Critical changes such as removing the controversial ISDS mechanism, addressing the issue of excessive compensations, imposing obligations on investors, or cancelling the sunset clause which prolongs the treaty’s existence for a period of 20 years after a party decides to leave it, were in fact never on the table.
As a result, ECT parties will continue to be at risk of litigation if they adopt climate policy measures. And as we’ve seen recently, with Italy forced to pay €250m in compensation to UK oil company Rockhopper over a ban on oil drilling near its shores, there’s a lot at stake.
The modernised ECT therefore still has the potential to interfere with the objectives of the European Green Deal and the EU’s international emission reduction commitments.
ECT members have agreed that EU investors will not be able to use the treaty to claim against EU countries under the new agreement, a practice judged illegal by the European Court of Justice, the EU’s top court.
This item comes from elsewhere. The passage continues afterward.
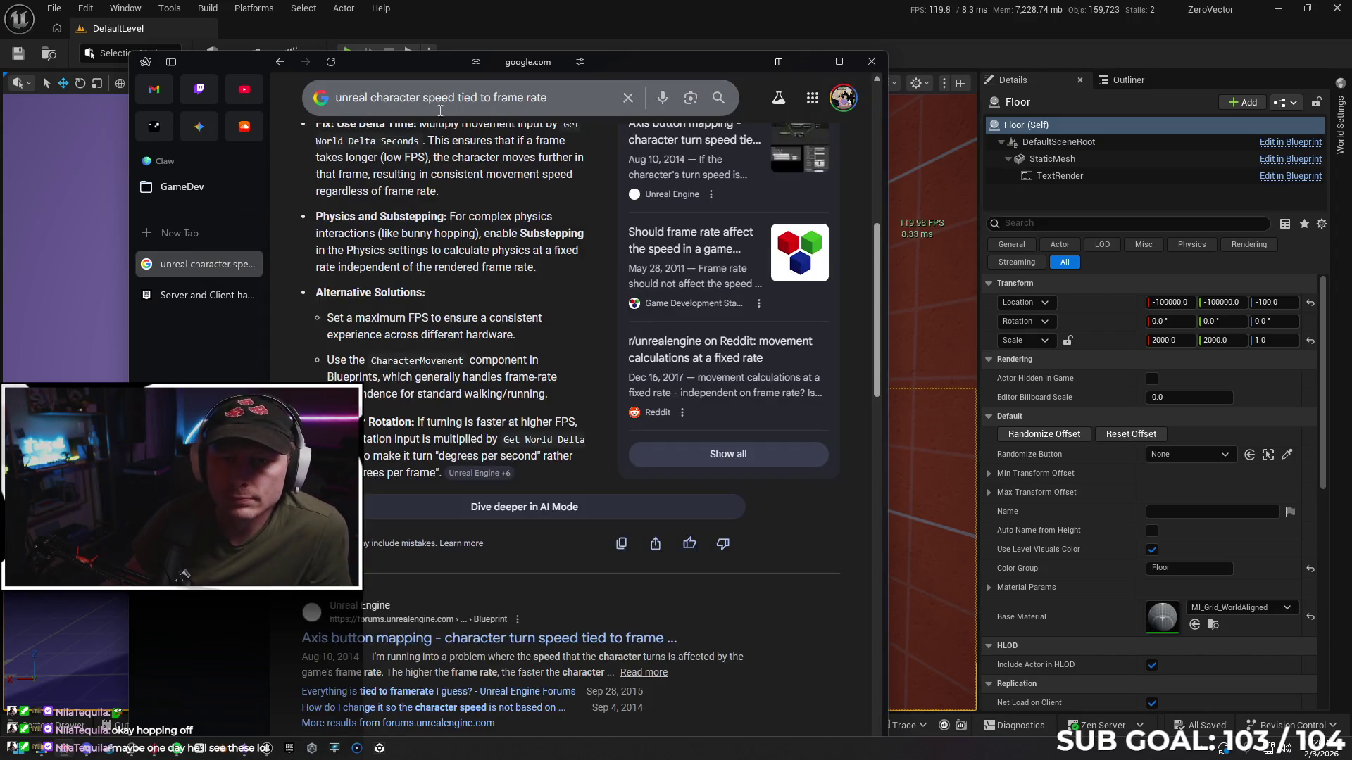
pyautogui.moveTo(524, 94); pyautogui.dragTo(345, 99)
pyautogui.write('se on')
Whether this will prove effective in practice remains uncertain. Arbitral tribunals have a history of ignoring the authority of EU judgments. But these judicial and political developments send a very clear message: there is no place for investor state disputes in the EU. And the rationale behind that – that ISDS undermines the rule of law – could expand to non-EU jurisdictions too.
Although an agreement has been reached in principle between ECT members on the reforms, considerable hurdles remain before the new treaty kicks into action.
The Commission faces an uphill struggle in securing support of both the Council and the European Parliament. Poland has initiated the move to exit the treaty. Italy already left in 2016. In 2022, Spain, France and the Netherlands all announced their intention to leave the treaty - making member states' buy-in all the more difficult.
The new ECT also clearly does not meet the standards set by the European Parliament in its resolution on the future of EU international investment policy that was passed last June.
At ECT level, the agreement is still subject to a unanimous decision of all ECT members present that was set to take place in November but has now been postponed to April 2023.
Any ECT member may therefore decide to veto the new agreement, which would thwart the modernisation at the last minute. And even if adopted, the new ECT will only enter into force once a majority of the ECT members have ratified it and only among those that ratify.
Ultimately, it’s going to be a long game, for little reward. There is no conclusive evidence the ECT in its modernised version would benefit the energy transition in any way, yet the costs for climate action are real.
The only viable answer is for the EU and its member states to leave, together with the UK, and use its leverage to develop solutions to remove the legal effects for the sunset clause, among themselves and with other parties.
Every delay to climate action costs. This is the only way to bring an immediate end to fossil fuel protection among all states that withdraw, and finally end the ECT’s chilling effect on the EU’s climate progress.
Given the momentum now building in the EU, the Commission now has the opportunity to encourage other ECT members, such as the UK, to neutralise the sunset clause and agree to end fossil fuel investment protection in their states for good.